**TASK DATA:**
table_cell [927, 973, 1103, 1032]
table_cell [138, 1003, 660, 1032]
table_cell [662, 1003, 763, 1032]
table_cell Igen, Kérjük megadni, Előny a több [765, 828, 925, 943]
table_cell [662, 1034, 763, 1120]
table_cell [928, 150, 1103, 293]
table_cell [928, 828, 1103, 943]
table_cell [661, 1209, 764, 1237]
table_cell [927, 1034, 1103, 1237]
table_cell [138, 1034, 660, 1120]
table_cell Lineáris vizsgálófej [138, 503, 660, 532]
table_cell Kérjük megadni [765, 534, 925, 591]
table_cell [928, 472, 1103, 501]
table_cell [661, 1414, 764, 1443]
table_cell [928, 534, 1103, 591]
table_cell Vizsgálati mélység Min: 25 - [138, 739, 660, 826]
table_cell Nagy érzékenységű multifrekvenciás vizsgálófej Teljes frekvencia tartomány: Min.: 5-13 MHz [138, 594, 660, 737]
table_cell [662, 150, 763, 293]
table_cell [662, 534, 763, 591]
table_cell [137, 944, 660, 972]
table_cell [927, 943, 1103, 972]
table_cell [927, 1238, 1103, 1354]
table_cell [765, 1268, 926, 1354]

**YOUR ASSIGNMENT:** So that nothing is lost, transcribe each entry exactly as written.

**SOLVED PROBLEM:**
table_cell [927, 973, 1103, 1032]
table_cell [138, 1003, 660, 1032]
table_cell [662, 1003, 763, 1032]
table_cell Igen, Kérjük megadni, Előny a több [765, 828, 925, 943]
table_cell [662, 1034, 763, 1120]
table_cell [928, 150, 1103, 293]
table_cell [928, 828, 1103, 943]
table_cell [661, 1209, 764, 1237]
table_cell [927, 1034, 1103, 1237]
table_cell [138, 1034, 660, 1120]
table_cell Lineáris vizsgálófej [138, 503, 660, 532]
table_cell Kérjük megadni [765, 534, 925, 591]
table_cell [928, 472, 1103, 501]
table_cell [661, 1414, 764, 1443]
table_cell [928, 534, 1103, 591]
table_cell Vizsgálati mélység Min: 25 - [138, 739, 660, 826]
table_cell Nagy érzékenységű multifrekvenciás vizsgálófej Teljes frekvencia tartomány: Min.: 5-13 MHz [138, 594, 660, 737]
table_cell [662, 150, 763, 293]
table_cell [662, 534, 763, 591]
table_cell [137, 944, 660, 972]
table_cell [927, 943, 1103, 972]
table_cell [927, 1238, 1103, 1354]
table_cell [765, 1268, 926, 1354]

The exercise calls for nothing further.